Figure understanding tasks
※ ※ ※

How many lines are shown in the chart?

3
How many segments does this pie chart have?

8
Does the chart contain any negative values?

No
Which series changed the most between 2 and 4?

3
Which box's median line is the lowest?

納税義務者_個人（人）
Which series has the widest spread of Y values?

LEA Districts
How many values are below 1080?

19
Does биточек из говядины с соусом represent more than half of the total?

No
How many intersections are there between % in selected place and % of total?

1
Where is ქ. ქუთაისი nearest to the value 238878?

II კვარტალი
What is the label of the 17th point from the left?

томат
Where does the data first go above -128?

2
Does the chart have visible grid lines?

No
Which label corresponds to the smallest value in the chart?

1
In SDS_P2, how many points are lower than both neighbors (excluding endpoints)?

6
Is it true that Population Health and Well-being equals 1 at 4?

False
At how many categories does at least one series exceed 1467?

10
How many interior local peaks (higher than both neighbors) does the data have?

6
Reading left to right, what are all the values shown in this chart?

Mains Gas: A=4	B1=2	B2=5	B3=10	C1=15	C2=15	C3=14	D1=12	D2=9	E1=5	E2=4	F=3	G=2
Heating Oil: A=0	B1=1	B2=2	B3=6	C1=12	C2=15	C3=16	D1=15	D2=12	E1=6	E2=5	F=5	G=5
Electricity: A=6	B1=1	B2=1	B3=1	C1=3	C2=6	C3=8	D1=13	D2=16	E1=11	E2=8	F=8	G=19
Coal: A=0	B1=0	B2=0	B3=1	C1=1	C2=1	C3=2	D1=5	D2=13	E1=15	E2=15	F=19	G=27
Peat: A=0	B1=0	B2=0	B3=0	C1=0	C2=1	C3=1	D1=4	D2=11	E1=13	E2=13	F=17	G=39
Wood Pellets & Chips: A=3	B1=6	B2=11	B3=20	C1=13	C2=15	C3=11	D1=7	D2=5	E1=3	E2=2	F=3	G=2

※ ※ ※

What the exercise asks —
Reproduce all of the lines above word for word, keeping every character as it appears.

Solution —
How many lines are shown in the chart?

3
How many segments does this pie chart have?

8
Does the chart contain any negative values?

No
Which series changed the most between 2 and 4?

3
Which box's median line is the lowest?

納税義務者_個人（人）
Which series has the widest spread of Y values?

LEA Districts
How many values are below 1080?

19
Does биточек из говядины с соусом represent more than half of the total?

No
How many intersections are there between % in selected place and % of total?

1
Where is ქ. ქუთაისი nearest to the value 238878?

II კვარტალი
What is the label of the 17th point from the left?

томат
Where does the data first go above -128?

2
Does the chart have visible grid lines?

No
Which label corresponds to the smallest value in the chart?

1
In SDS_P2, how many points are lower than both neighbors (excluding endpoints)?

6
Is it true that Population Health and Well-being equals 1 at 4?

False
At how many categories does at least one series exceed 1467?

10
How many interior local peaks (higher than both neighbors) does the data have?

6
Reading left to right, what are all the values shown in this chart?

Mains Gas: A=4	B1=2	B2=5	B3=10	C1=15	C2=15	C3=14	D1=12	D2=9	E1=5	E2=4	F=3	G=2
Heating Oil: A=0	B1=1	B2=2	B3=6	C1=12	C2=15	C3=16	D1=15	D2=12	E1=6	E2=5	F=5	G=5
Electricity: A=6	B1=1	B2=1	B3=1	C1=3	C2=6	C3=8	D1=13	D2=16	E1=11	E2=8	F=8	G=19
Coal: A=0	B1=0	B2=0	B3=1	C1=1	C2=1	C3=2	D1=5	D2=13	E1=15	E2=15	F=19	G=27
Peat: A=0	B1=0	B2=0	B3=0	C1=0	C2=1	C3=1	D1=4	D2=11	E1=13	E2=13	F=17	G=39
Wood Pellets & Chips: A=3	B1=6	B2=11	B3=20	C1=13	C2=15	C3=11	D1=7	D2=5	E1=3	E2=2	F=3	G=2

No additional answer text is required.